▶ [Extracted page text data]

- - - - - - -

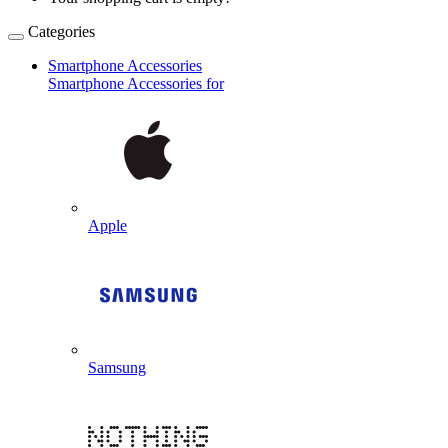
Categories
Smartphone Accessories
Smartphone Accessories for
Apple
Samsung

- - - - - - -

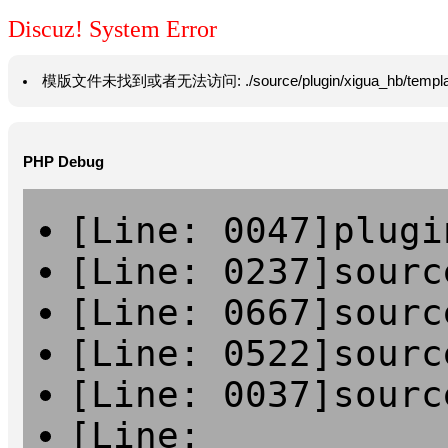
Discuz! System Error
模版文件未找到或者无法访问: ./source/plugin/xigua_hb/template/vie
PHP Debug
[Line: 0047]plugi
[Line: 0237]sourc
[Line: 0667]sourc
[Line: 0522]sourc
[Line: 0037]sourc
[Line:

- - - - - - -

▶ [Activity] In the lines above, find each one with "Accessories" and list it.

▶ [Response]
Smartphone Accessories
Smartphone Accessories for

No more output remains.